Awkward Moments Advice: Telling a Friend About Her Ex

Dear Emily,

So one of my best friends, who is also an ex-coworker, V, dated another friend and ex-coworker, J, about a year ago. He broke up with her this past January and she was totally heart broken. He never gave a real reason, just said “you deserve better,” and it was really annoying. So it was pretty awks for a while because I would still hang out with him sometimes since we were friends, but she’d get really upset any time his name came up, so we decided I just wouldn’t tell her if I talked to him or saw him. It ended up not mattering much anyway because he and I don’t really talk much these days.

So last week I found out (by accident, because I saw something in my current coworker’s calendar) that he just got married!!! The girl is an ex of his, and I’m pretty sure she’s knocked up. When I first found out, I was so shocked and needed to tell someone, so I told one of V’s good friends that I’m also friends with. She ended up telling another close mutual friend. So now these girls want to get together with V and have a dinner or something where we sit her down and tell her the news. Do I really have to though?????

-Awks in the Office

Dear Workplace Shenanigans,

Matters of the heart and ovaries are always complicated, and perhaps especially in these tawdry days of mistletoe and Chanukah candle-lighting (nothing says romance like two hands on the shamash).

But like so much tinsel at a holiday hoe-down, there is a silvery lining here. First, most of us watched “LA Law” at a delicate age and thought, “Gawrsh, I can’t wait to be an adult and wear fancy suits and have sex with all of my colleagues,” only to discover that adulthood offers no promises of fancy suits. You happen to work in a very exciting office. This counts for something.

• **Brief A**
In the advice column, copy everything from "Awkward Moments Advice: Telling" down to "much these days.".
• **Brief B**
According to the advice column, why did the letter writer and V decide that V wouldn't be told when the writer talked to or saw J?

• **Record extracts**
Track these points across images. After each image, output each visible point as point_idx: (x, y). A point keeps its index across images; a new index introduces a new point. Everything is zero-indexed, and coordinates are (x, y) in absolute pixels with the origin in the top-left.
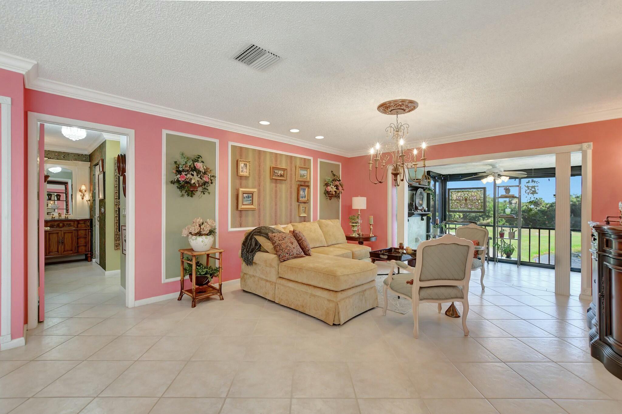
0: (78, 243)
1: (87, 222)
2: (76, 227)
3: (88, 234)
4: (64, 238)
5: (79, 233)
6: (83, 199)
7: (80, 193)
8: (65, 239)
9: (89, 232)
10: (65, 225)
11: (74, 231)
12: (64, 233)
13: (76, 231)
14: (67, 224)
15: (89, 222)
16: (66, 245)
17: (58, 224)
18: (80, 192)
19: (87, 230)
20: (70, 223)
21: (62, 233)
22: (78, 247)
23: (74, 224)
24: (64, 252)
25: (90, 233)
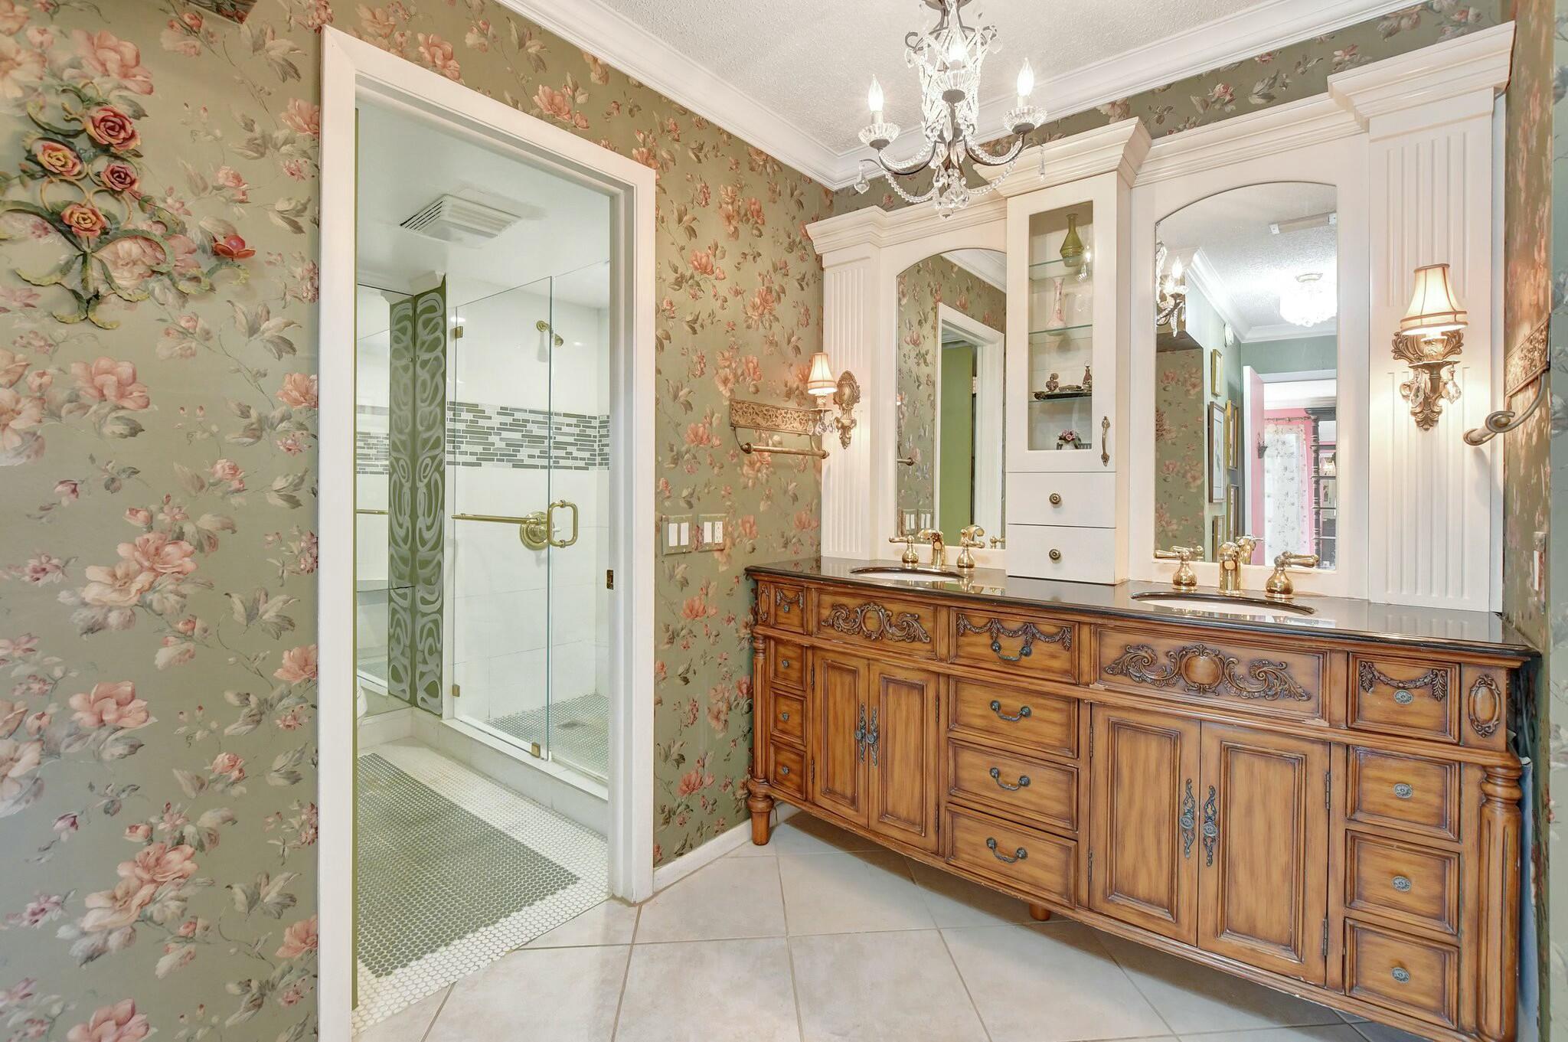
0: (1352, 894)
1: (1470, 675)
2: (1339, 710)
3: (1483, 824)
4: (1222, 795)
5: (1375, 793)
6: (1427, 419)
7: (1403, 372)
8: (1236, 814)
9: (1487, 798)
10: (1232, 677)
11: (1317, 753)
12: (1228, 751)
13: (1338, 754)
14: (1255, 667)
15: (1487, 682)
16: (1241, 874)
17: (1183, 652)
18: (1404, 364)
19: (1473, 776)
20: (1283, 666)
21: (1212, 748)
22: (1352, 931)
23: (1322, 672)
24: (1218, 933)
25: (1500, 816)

--

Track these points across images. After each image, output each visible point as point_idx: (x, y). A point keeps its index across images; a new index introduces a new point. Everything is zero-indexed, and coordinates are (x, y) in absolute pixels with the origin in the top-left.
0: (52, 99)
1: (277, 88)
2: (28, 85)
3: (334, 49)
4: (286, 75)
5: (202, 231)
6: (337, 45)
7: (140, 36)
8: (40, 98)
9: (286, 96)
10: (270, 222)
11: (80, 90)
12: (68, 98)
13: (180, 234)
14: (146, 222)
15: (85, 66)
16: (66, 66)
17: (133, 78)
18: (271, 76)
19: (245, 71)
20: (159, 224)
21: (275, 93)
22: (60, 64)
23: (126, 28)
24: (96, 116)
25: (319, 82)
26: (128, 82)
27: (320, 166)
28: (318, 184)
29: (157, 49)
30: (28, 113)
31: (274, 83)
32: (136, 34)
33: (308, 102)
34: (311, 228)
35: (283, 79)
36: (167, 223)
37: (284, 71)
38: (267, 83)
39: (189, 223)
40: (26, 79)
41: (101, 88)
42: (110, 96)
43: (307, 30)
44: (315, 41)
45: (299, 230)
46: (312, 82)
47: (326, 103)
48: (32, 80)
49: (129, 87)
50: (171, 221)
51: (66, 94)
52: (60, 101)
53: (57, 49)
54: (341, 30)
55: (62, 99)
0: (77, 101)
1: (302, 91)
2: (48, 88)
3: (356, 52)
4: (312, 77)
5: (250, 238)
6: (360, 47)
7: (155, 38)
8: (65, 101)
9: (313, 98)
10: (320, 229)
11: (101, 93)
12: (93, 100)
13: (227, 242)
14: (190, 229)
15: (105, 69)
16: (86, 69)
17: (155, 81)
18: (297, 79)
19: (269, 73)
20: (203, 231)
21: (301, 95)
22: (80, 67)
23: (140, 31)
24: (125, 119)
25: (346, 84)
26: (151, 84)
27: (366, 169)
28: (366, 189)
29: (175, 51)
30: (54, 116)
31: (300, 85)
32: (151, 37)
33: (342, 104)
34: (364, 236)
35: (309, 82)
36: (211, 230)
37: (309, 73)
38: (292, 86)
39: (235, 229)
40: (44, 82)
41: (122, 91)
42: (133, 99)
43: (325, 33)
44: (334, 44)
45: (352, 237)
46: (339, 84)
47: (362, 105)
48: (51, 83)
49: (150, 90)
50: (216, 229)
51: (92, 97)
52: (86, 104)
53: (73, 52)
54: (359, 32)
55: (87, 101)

• **Exercise solution A**
Awkward Moments Advice: Telling a Friend About Her Ex

Dear Emily,

So one of my best friends, who is also an ex-coworker, V, dated another friend and ex-coworker, J, about a year ago. He broke up with her this past January and she was totally heart broken. He never gave a real reason, just said “you deserve better,” and it was really annoying. So it was pretty awks for a while because I would still hang out with him sometimes since we were friends, but she’d get really upset any time his name came up, so we decided I just wouldn’t tell her if I talked to him or saw him. It ended up not mattering much anyway because he and I don’t really talk much these days.

• **Exercise solution B**
V got really upset any time J's name came up. After J broke up with her, she was totally heartbroken, so they agreed the writer wouldn't mention it.